Soup beans are not to be confused with bean soup. Bean soup has veggies in it, is often made with a recipe and can be made with any variety of beans. Soup beans are down-home, are recipe-less and always, always made with pinto beans.
Looking back at the way Dad taught me to cook everything growing up, I’m surprised I’m still alive seeing as how I’m probably 98.9% bacon grease (the other 1.1% lard). Dad kept a coffee can full of old bacon grease on the kitchen counter and it was used to flavor everything….potatoes, poke greens, eggs, cornbread, gravy, pretty much everything that crossed our stovetop. I’m surprised we didn’t just skip the food and eat the grease with a spoon.
So soup beans were always made with a honkin’ spoonful of bacon grease, a big ol’ ham bone, beans and water. Then we boiled ‘em til they were done. But knowing I want to live to see my grandkids drive my kids crazy, I’ve dropped the bacon grease (forgive me, Daddy.)
Here’s my revamped Soup Bean recipe:
The night before, wash 1 bag of pinto beans and check for pebbles or grit. (I put mine in a colander, run water over and drain the water into a bowl a few times. When the bowl water is clear, the beans are ready.) Put the beans in a big bowl and cover with about 2x the water. The next morning, dump it into a slow cooker and toss in a can of chicken broth (Dad would choke if he knew I added chicken broth). Toss in a meaty ham bone, a few dashes of hot sauce, salt, pepper and onion. Cook on low for about 6-8 hours. Serve with cornbread (you will be arrested if you do not.)
Nutritious, flavorful, cheap and easy. And you don’t have to dodge any hounds.
Please remember to Digg or StumbleUpon if you enjoy FHC! Thanks so much!
Francie
Related posts:
Kentucky Biscuits are Worth Being Chased by Hounds
Also see:
Soup Beans @ Miranda’s Place






April 29th, 2008 at 11:57 am
My grandfather was from Arkansas so we were raised on black eyed peas with hamhocks, cornbread (made in a cast iron skillet) and collard greens.
My favorite treat from my childhood is hot cornbread in a bath of cold milk.
April 29th, 2008 at 12:47 pm
It sounds perfect for a day like this. Did I mention it snowed this morning? I was a very happy cook
April 29th, 2008 at 3:10 pm
Judy,
My dad’s favorite snack was cornbread soaked in a tall glass of buttermilk.
April 29th, 2008 at 3:10 pm
I know!
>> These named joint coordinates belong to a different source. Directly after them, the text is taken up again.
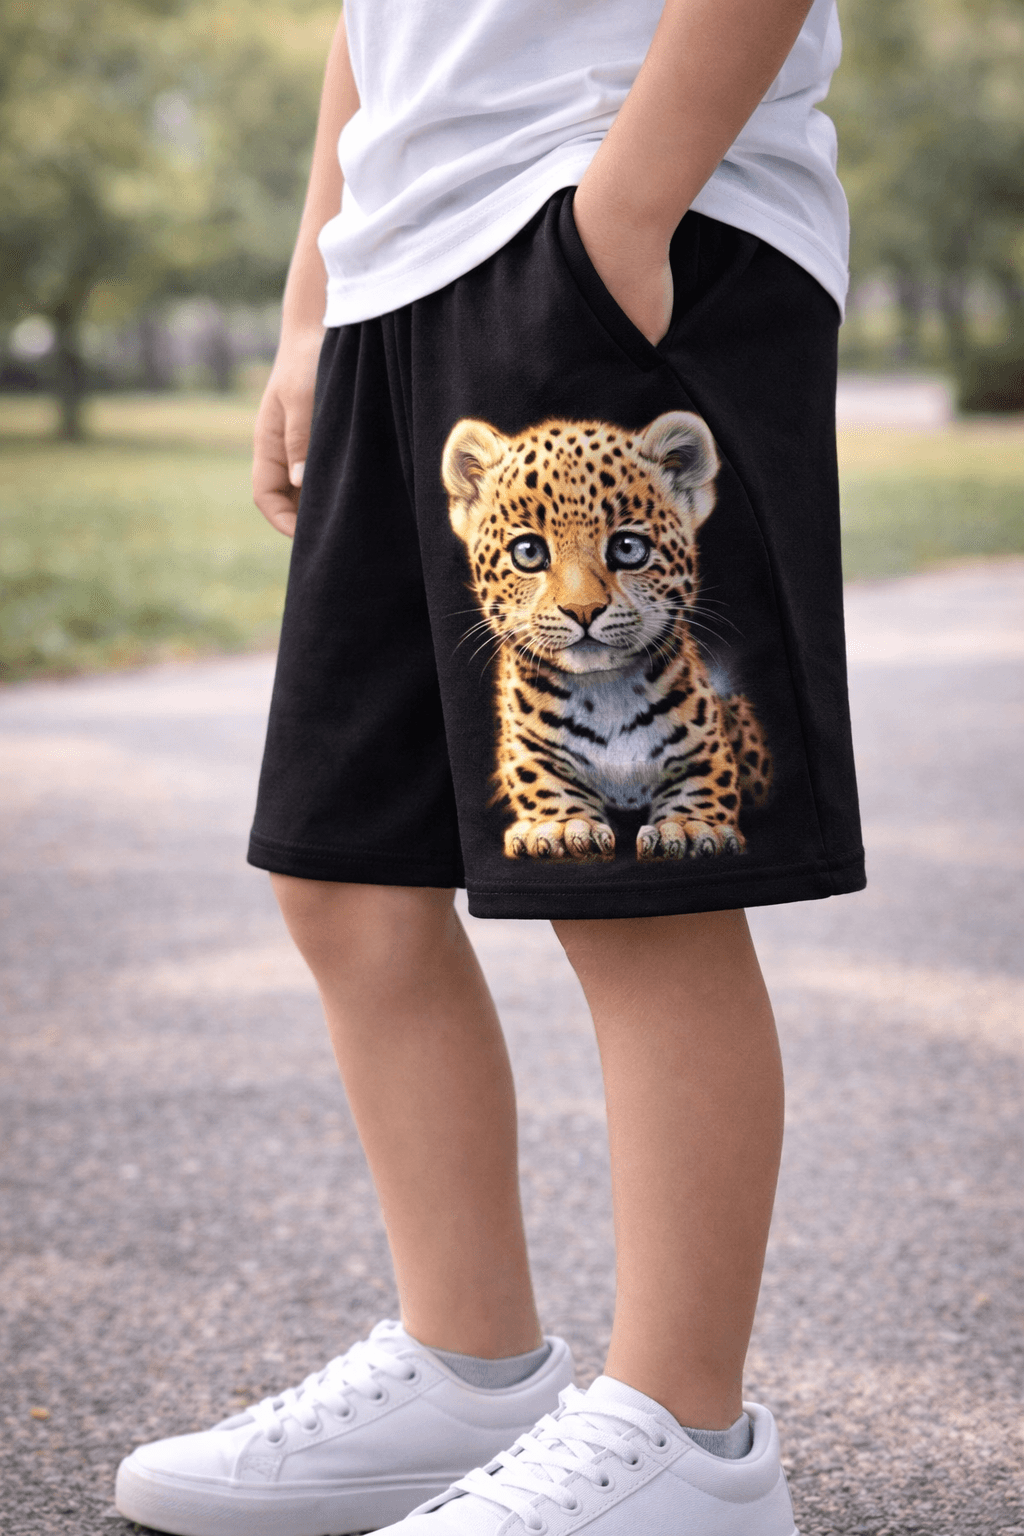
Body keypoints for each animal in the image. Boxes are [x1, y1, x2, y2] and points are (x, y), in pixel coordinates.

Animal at [441, 410, 772, 861]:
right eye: (528, 552)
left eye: (628, 548)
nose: (582, 610)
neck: (605, 692)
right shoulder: (525, 751)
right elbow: (542, 782)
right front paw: (564, 828)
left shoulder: (708, 746)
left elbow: (708, 781)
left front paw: (690, 827)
What IS it with Ohio?
April 30th, 2008 at 3:36 am
It’s done nothing but rain here for 3 days - this recipe looks so tempting for a grey day!
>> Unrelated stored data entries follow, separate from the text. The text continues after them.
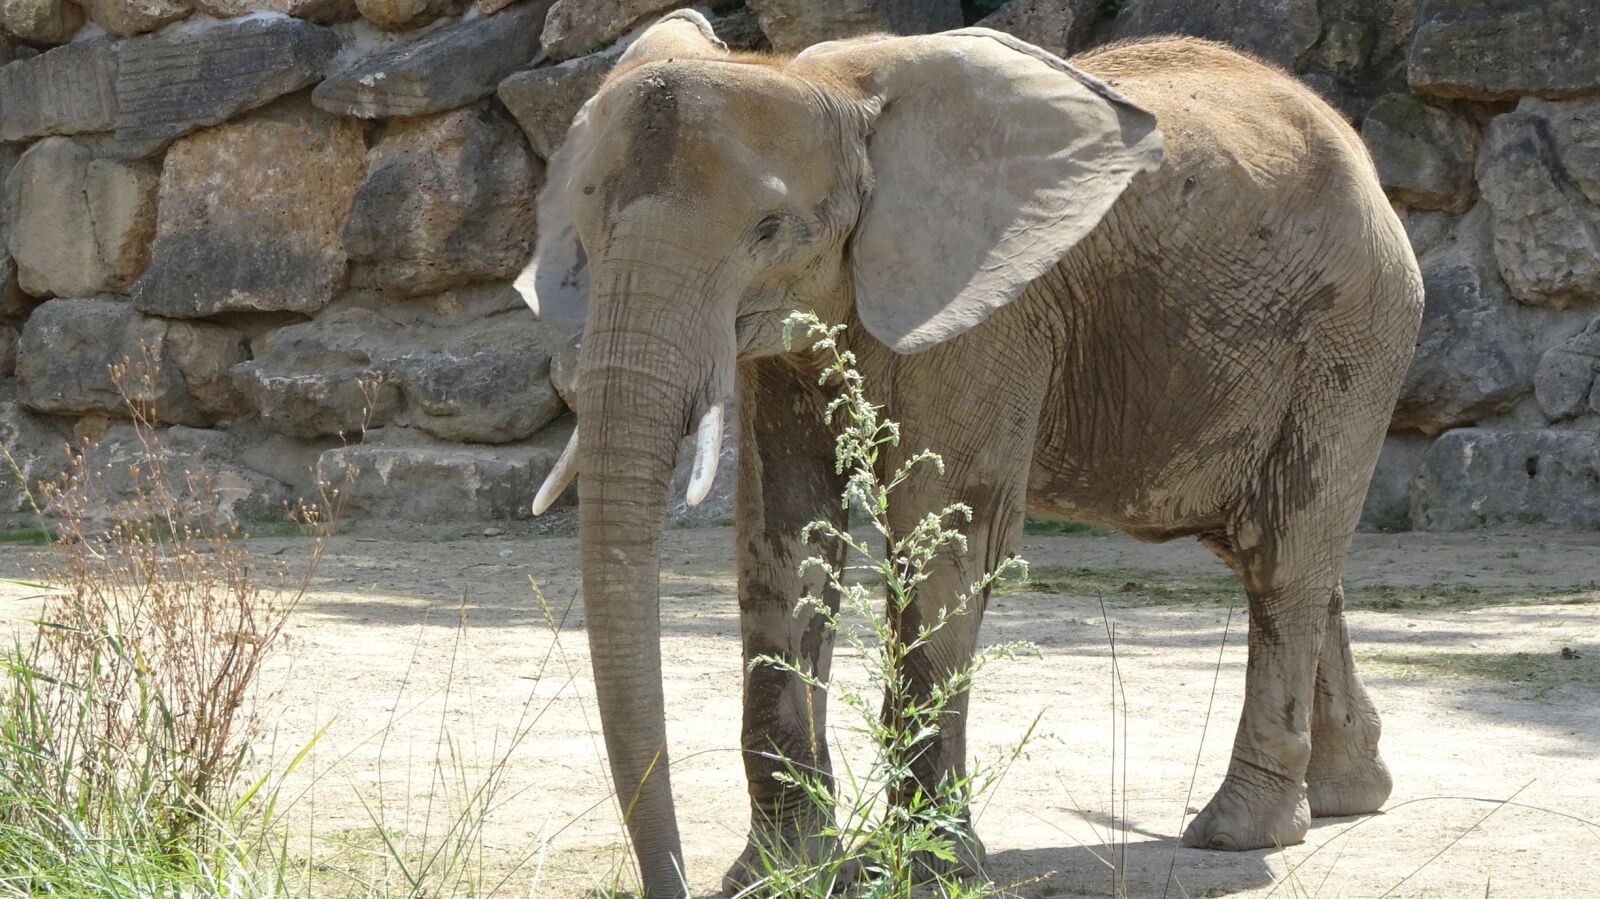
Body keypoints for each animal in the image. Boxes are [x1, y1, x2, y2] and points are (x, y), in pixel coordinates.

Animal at [521, 10, 1427, 889]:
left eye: (769, 229)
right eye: (585, 228)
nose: (670, 880)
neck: (828, 87)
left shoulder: (990, 313)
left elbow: (947, 539)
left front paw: (929, 869)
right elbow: (784, 536)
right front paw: (779, 873)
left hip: (1352, 331)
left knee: (1285, 553)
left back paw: (1239, 832)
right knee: (1270, 545)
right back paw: (1349, 795)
April 30th, 2008 at 5:24 am
I must say, this is a great dish for bad weather days.
April 30th, 2008 at 6:16 pm
Francie-
My parents are not from the south, but my mother kept the very same bacon grease next to the stove. It was kept in a very quaint ALUMINUM container with a lid that had GREASE printed on it. Bacon grease, aluminum, I’m a dead woman….
May 1st, 2008 at 4:14 am
Oooh, you were high-falutin’, weren’t ya? We kept ours in a Maxwell house coffee can.